Souvenirs d'un début d'année au Laos

Nguyen Ngoc Loi January 24, 2023 08:48

(Baonghean.vn) - L'atmosphère du Têt était animée. Malgré le vrombissement des avions ennemis dans le ciel, nous, ceux qui restions à la base arrière, nous relayions pour dépecer des cochons, piler des boulettes de viande, emballer des gâteaux, pêcher… et lire des lettres de la maison.

C'était fin 1972, début 1973. Mon bataillon participait à la campagne 972 sur le champ de bataille du centre du Laos. C'était alors le pic de la saison sèche, de Na Cai à Ma Ha Xay en passant par Nhom Ma Lat. Le long de la route 12, au pied des falaises de Na Du et Na Coc, en direction de Tha Khet, les ruisseaux, petits et grands, étaient à sec, leurs lits exposés à des dunes de sable recouvertes de gravier et de mousse. Depuis la base arrière de la grotte de la falaise de Nam Phit, non loin de la route 12, dans la forêt, le bataillon établissait en permanence un poste de commandement léger et organisait des attaques de diversion pour attirer l'aviation ennemie.

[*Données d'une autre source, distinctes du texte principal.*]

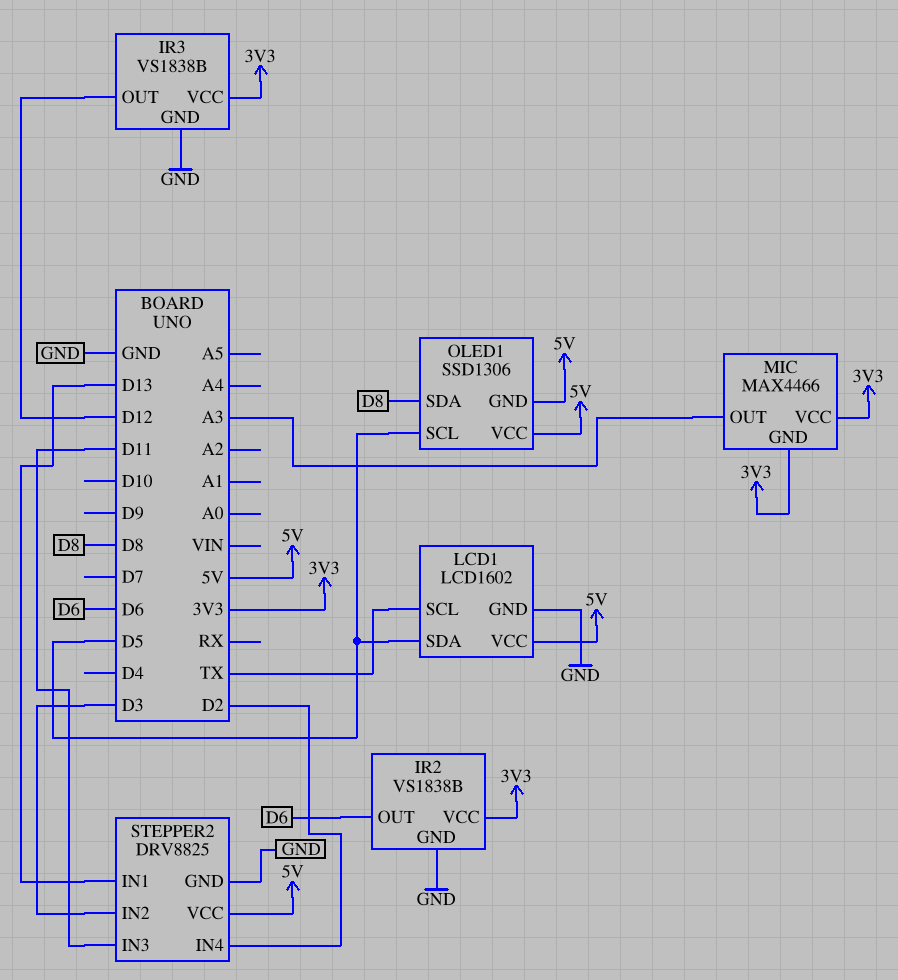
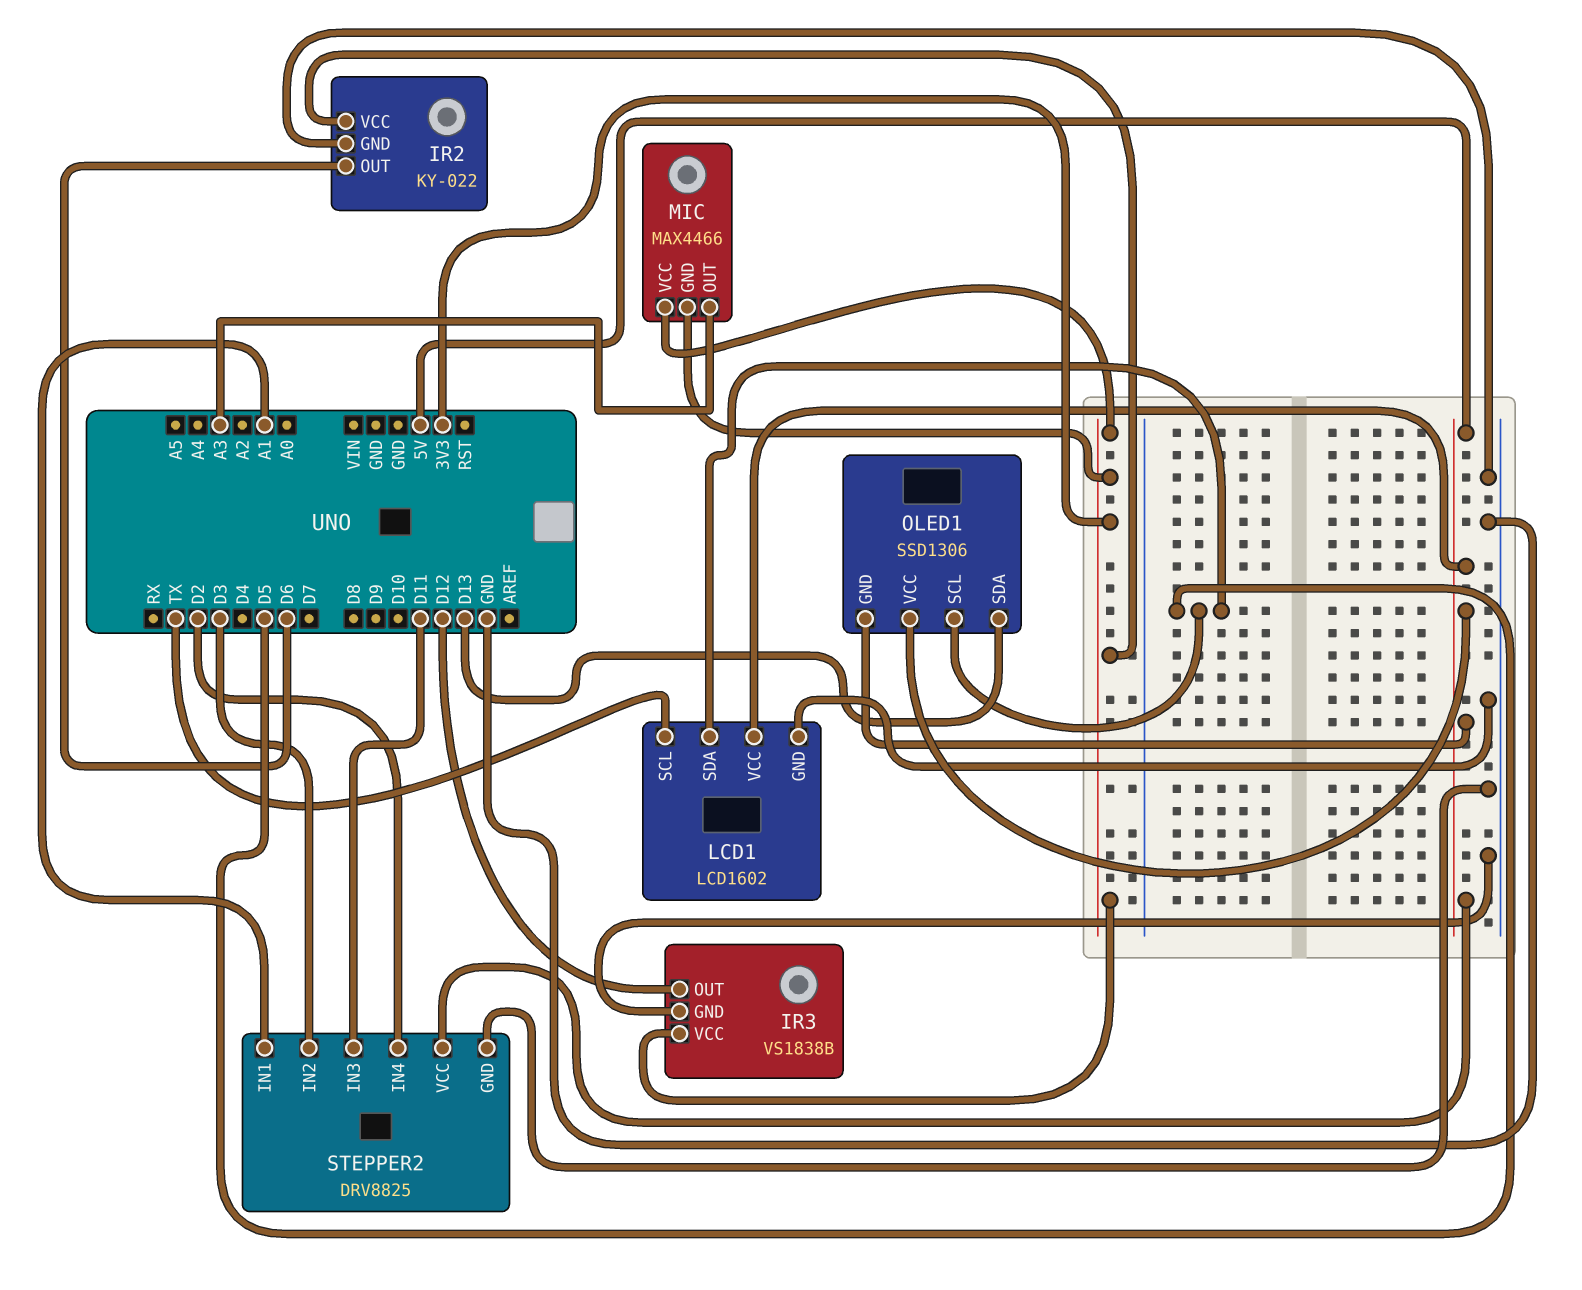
IR2: VS1838B -> KY-022
OLED1 pin SDA: D8 -> D13
STEPPER2 pin IN1: D13 -> A1

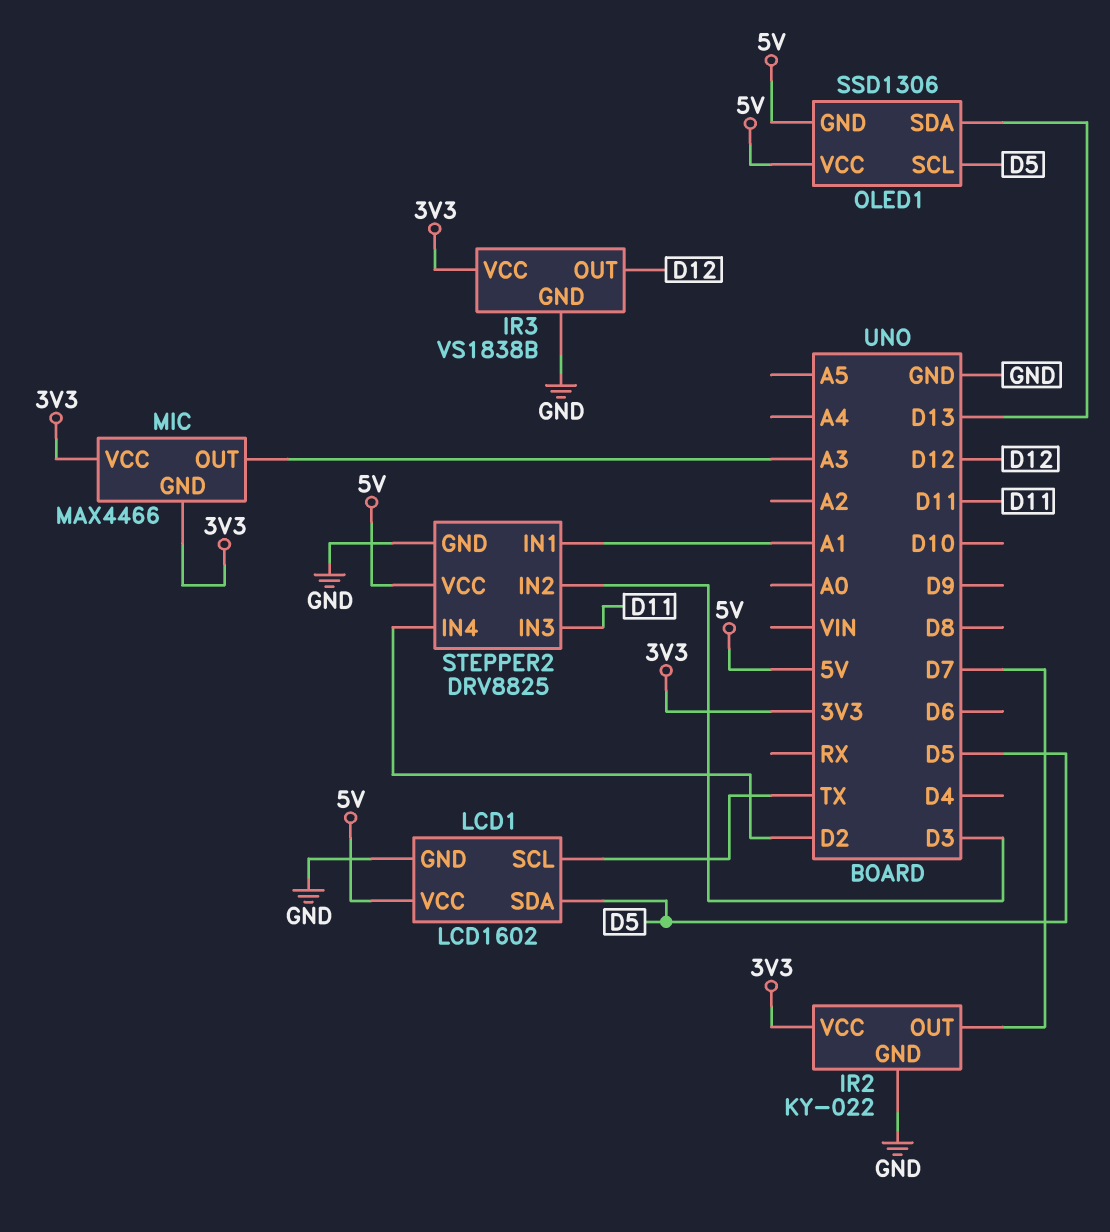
IR2 pin OUT: D6 -> D7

L'ennemi utilisait principalement des avions de reconnaissance OV10 et L19, effectuant des rotations continues dans le ciel près de Tha Khet. Dès qu'ils découvraient nos positions ou les véhicules de transport de la campagne, ils fondaient sur eux pour tirer des fumigènes et marquer la cible, puis appelaient des T28 ou des F-Type pour bombarder et attaquer. Comprenant les schémas opérationnels de l'ennemi, le bataillon organisa la mise en place de faux entrepôts. L'ennemi mordit à l'hameçon et livra deux batailles conformément au plan établi, incendiant un T28 lors de la bataille au pied de la falaise de Na Coc.

Soldats vietnamiens sur le champ de bataille du Laos en 1972. Photo : Quang Huong

Afin de se rapprocher du front et de coordonner l'infanterie et l'artillerie terrestre pour attaquer Tha Khet, après le Nouvel An, la base arrière du bataillon fut déplacée à Ma Ha Xay. L'Accord de Paris sur la fin de la guerre et le rétablissement de la paix au Vietnam était signé, et l'aviation ennemie semblait concentrée au Laos. La nuit, l'ennemi utilisait des C47 et des AC130 pour tirer des obus de 40 et 20 mm le long des routes et des endroits où nos troupes étaient suspectées de se trouver. Les balles de 20 mm formaient un torrent de feu du fuselage vers le sol, interminable. Les douilles tombaient lourdement sur le toit du char, sur le tronc d'arbre où nous étions couchés, ce qui était très dangereux. L'ennemi laissa également des B52 bombarder le pied de la falaise de Na Du, juste à côté du commandement de campagne, et le quartier général du bataillon était situé juste à côté de la piste de bombardement. Heureusement, il n'y eut pas de pertes importantes.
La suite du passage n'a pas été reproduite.